Cette économie, les candidats l'apprêtent à différentes sauces. Pendant que le premier, enseignant de formation aujourd'hui commis d'épicerie, retient surtout la transformation des matières recyclables comme élément à prioriser, la seconde, professeure suppléante au secondaire, dépeint ni plus ni moins qu'un système à réinventer.
"À qui sert notre économie à l'heure actuelle? Certainement pas aux Québécois! lance celle qui avait tenté sa chance sous la bannière verte fédérale en 2004. Alors avant que la poignée de gens au pouvoir ne vendent tout ce qui reste chez nous, il faut défendre le bien commun. Et pour y arriver, on ne peut pas passer à côté de l'environnement."
"Le dossier des matières résiduelles constitue tout un défi et comme député vert, c'est un dossier qui me touche particulièrement, enchaîne Martin Giard. Je pense notamment aux entreprises de la région qui ne recyclent que 20 % de leurs déchets, alors que ça pourrait monter à 60 % et même plus. Il y a donc toute une infrastructure qui est encore à bâtir de ce côté, et ça, ça veut dire des emplois. Sans compter que les matières comme le plastique et le métal recyclés ont une valeur. Alors non, il n'y a pas de solution miracle, mais il y a certainement une économie à développer là."
Évidemment, à ces éléments s'ajoutent pour ces deux candidats les thèmes plus classiques du parti comme la conservation des milieux naturels, la recherche de nouvelles énergies et la sauvegarde de l'eau potable, pour n'en nommer que quelques-uns. Mme Martineau compte en outre mettre un accent marqué sur une agriculture dite "à l'échelle humaine" plutôt qu'une agriculture industrielle.
Pas qu'écolo...
De fait, la cohabitation des sujets environnementaux et des enjeux traditionnels comme les finances, la santé ou l'éducation, par exemple, constitue encore et toujours le combat des verts, comme le rappelle le candidat dans Johnson, Pierre-Olivier Jetté.
"Notre défi constant demeure d'expliquer à la population que nous ne sommes pas que des environnementalistes, explique cet autre enseignant au secondaire. Nous désirons donc participer aux débats d'idées, mais en gardant évidemment comme toile de fond l'environnement."

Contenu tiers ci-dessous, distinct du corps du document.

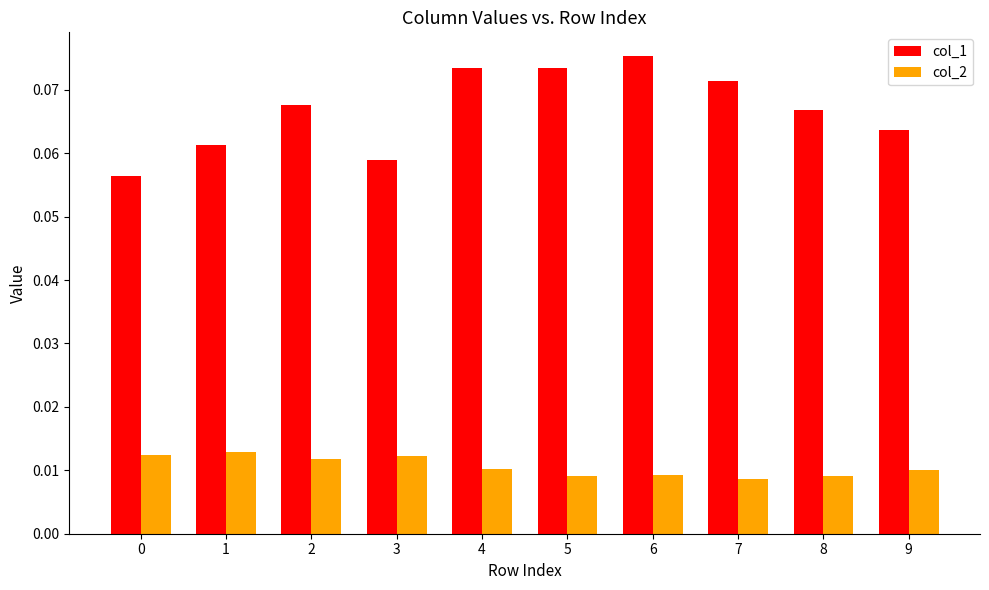

At which category does the chart reach its peak across all series?

6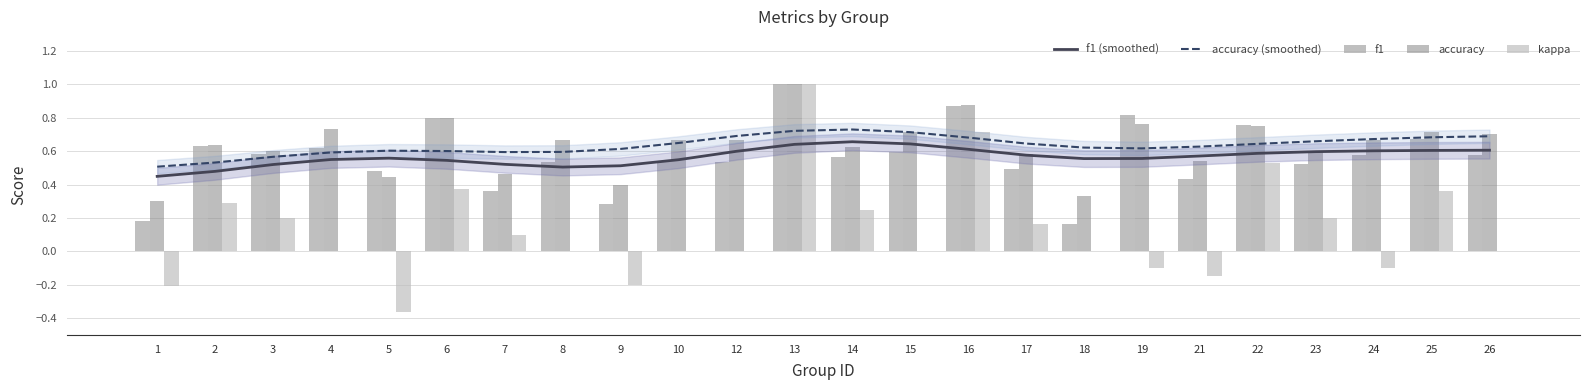

What is the total value across all series at 4?

2.5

S'il considère encore sa candidature trop récente pour s'avancer sur des dossiers précis, le jeune père de 26 ans affirme néanmoins que l'essor de la transformation des matières premières produites à même cette circonscription rurale constituera l'un des points qui devraient ponctuer sa campagne.
Quant à l'aspirant dans Iberville, Guy Berger, il préfère carrément s'en tenir au programme général de la formation pour l'instant.
Impliqué en politique municipale, provinciale et fédérale depuis plusieurs années, ce technicien en chauffage a été candidat indépendant aux élections canadiennes du mois dernier après avoir été ignoré par le Parti conservateur, pour lequel il travaillait depuis de nombreuses années. Il avait également été sur les rangs à l'investiture adéquiste en vue du scrutin québécois de 2006, mais on lui avait préféré André Riedl.